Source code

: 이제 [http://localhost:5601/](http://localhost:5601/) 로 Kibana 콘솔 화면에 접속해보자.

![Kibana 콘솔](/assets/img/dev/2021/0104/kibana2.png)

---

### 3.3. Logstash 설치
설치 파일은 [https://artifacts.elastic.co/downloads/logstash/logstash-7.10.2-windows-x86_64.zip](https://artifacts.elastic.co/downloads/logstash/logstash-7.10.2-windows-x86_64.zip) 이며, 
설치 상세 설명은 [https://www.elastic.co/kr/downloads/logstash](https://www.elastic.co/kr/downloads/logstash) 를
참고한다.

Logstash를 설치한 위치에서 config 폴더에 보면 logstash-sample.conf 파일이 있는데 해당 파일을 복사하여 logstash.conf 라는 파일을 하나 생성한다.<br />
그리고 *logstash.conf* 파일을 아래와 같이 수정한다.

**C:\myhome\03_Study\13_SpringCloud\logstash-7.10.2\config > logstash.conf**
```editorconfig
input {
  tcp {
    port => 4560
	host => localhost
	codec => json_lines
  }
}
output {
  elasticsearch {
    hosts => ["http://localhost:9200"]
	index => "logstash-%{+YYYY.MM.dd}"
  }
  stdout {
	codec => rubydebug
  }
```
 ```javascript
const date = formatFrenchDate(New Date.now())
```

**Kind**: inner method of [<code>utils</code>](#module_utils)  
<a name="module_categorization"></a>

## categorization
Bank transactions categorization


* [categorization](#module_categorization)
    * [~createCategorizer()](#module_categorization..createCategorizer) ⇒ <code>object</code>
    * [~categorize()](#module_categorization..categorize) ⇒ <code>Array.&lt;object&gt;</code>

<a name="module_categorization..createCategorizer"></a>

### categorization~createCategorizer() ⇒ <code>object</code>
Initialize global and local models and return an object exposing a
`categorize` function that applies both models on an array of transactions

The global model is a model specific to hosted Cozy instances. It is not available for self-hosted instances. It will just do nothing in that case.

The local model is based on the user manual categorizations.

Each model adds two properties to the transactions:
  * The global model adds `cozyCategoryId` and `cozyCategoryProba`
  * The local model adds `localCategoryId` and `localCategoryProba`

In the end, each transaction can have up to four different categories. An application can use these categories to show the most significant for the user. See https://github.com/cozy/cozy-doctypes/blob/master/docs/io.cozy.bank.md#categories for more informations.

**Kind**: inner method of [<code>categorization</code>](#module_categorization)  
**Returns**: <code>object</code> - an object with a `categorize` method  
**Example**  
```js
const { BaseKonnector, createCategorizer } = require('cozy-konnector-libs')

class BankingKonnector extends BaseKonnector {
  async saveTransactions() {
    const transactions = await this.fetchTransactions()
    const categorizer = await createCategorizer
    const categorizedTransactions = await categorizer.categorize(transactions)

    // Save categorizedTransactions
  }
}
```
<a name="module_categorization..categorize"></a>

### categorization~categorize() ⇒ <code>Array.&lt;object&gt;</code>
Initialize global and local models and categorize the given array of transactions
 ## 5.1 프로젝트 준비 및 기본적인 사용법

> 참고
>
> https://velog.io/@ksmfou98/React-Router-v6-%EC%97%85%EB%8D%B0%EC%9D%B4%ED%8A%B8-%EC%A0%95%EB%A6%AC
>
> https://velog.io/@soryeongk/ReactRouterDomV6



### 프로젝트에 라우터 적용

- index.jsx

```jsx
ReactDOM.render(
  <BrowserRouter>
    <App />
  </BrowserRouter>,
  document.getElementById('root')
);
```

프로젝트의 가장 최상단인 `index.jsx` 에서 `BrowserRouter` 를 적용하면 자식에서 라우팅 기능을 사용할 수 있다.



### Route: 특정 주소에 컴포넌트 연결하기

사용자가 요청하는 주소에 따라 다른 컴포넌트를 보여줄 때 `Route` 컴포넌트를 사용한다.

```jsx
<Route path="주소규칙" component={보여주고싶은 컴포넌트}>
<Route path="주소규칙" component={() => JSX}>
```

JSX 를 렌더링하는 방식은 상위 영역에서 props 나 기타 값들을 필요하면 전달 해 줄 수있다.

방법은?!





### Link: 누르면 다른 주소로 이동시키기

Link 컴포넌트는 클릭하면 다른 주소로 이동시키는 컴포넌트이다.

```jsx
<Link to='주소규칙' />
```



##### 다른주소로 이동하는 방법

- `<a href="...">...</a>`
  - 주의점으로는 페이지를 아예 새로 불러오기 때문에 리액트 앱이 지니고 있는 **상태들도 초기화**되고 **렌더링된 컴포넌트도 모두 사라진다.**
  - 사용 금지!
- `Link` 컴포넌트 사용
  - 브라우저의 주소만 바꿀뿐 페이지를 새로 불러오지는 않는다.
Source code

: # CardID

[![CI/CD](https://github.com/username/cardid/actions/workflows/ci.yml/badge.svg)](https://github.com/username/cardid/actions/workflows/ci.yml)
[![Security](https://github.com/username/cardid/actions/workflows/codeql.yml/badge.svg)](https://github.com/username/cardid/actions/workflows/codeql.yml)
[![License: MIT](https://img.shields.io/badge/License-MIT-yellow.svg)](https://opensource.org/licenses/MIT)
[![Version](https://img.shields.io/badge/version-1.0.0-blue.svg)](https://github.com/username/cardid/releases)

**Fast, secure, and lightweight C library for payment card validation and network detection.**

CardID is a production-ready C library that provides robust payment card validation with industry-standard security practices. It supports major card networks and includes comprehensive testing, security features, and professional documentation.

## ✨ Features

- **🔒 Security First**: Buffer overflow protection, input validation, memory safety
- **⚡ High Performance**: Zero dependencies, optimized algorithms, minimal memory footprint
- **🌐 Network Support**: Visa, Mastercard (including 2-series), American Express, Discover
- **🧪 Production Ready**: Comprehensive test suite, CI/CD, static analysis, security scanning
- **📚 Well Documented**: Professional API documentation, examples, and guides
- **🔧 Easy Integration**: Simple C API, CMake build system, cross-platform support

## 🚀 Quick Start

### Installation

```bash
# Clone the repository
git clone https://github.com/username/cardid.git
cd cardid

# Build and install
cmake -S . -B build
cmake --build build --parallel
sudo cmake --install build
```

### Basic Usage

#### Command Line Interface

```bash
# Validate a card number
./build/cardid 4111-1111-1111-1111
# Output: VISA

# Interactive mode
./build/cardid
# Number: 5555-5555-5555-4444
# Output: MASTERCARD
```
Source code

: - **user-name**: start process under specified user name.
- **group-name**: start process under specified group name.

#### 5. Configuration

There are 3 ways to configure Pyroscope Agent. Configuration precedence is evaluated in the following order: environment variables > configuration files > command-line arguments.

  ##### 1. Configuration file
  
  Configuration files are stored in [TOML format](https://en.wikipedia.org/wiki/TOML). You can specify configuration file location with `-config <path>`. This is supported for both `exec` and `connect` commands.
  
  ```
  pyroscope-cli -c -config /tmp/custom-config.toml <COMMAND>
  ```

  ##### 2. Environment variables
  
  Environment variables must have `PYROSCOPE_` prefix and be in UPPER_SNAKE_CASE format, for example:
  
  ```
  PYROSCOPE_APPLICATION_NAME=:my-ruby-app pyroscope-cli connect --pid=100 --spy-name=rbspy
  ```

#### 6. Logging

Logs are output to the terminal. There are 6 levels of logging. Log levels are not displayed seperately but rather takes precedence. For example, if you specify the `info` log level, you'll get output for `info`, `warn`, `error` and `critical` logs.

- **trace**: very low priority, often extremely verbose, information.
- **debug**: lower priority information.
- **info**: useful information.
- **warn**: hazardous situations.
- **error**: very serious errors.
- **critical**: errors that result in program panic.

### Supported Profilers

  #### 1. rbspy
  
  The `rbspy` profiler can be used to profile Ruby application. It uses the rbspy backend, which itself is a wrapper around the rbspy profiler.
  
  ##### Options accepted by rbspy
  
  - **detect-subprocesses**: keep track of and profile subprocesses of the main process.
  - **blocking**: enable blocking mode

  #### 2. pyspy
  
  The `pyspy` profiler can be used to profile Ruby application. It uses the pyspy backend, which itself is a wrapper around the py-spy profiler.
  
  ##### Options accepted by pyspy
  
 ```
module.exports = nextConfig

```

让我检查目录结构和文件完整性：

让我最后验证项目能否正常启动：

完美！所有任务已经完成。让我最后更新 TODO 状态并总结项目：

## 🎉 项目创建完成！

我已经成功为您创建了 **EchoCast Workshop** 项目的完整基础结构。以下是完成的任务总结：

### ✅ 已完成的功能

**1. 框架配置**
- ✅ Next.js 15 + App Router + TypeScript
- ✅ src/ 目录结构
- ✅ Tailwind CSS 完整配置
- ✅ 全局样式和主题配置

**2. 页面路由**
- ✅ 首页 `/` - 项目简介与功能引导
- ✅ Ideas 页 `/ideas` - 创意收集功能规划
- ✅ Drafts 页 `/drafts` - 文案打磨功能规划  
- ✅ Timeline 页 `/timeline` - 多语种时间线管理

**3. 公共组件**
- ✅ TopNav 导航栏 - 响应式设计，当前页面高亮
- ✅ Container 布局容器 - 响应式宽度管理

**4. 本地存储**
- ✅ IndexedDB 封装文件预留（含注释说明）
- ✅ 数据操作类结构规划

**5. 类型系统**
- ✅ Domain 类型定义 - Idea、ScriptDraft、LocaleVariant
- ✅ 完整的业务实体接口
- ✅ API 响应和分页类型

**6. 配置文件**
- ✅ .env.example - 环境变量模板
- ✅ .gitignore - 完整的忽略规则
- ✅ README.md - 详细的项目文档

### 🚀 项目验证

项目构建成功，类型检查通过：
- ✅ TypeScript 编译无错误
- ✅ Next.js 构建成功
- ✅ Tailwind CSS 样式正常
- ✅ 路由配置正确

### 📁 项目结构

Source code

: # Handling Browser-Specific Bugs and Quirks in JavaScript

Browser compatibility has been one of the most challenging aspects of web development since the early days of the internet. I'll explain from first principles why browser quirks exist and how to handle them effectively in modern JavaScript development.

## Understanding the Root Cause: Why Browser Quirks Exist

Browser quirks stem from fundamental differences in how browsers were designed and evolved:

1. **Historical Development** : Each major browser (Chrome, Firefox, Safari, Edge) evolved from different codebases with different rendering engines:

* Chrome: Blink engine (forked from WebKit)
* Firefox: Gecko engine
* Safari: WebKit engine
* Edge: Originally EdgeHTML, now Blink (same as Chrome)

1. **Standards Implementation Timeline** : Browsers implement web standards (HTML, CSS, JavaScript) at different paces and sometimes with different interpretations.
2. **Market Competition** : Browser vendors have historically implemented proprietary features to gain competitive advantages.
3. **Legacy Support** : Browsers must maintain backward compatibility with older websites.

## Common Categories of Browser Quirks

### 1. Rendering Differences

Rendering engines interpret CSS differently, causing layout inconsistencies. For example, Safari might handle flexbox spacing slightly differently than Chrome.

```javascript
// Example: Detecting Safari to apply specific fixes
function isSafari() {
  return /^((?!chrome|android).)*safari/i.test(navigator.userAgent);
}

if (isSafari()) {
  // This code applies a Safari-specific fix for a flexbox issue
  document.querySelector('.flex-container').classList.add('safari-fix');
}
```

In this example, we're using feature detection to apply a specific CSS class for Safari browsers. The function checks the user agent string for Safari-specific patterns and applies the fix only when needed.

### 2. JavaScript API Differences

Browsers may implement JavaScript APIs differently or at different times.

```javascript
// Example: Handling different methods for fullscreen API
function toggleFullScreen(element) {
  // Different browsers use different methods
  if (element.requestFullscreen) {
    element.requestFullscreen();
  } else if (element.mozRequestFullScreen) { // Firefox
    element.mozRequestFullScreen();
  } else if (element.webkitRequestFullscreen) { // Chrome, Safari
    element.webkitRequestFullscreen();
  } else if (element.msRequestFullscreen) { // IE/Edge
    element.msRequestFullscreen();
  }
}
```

## What is being asked
State how many lines of the records contain the word "Kibana". Give that number alone.

## Answer below
2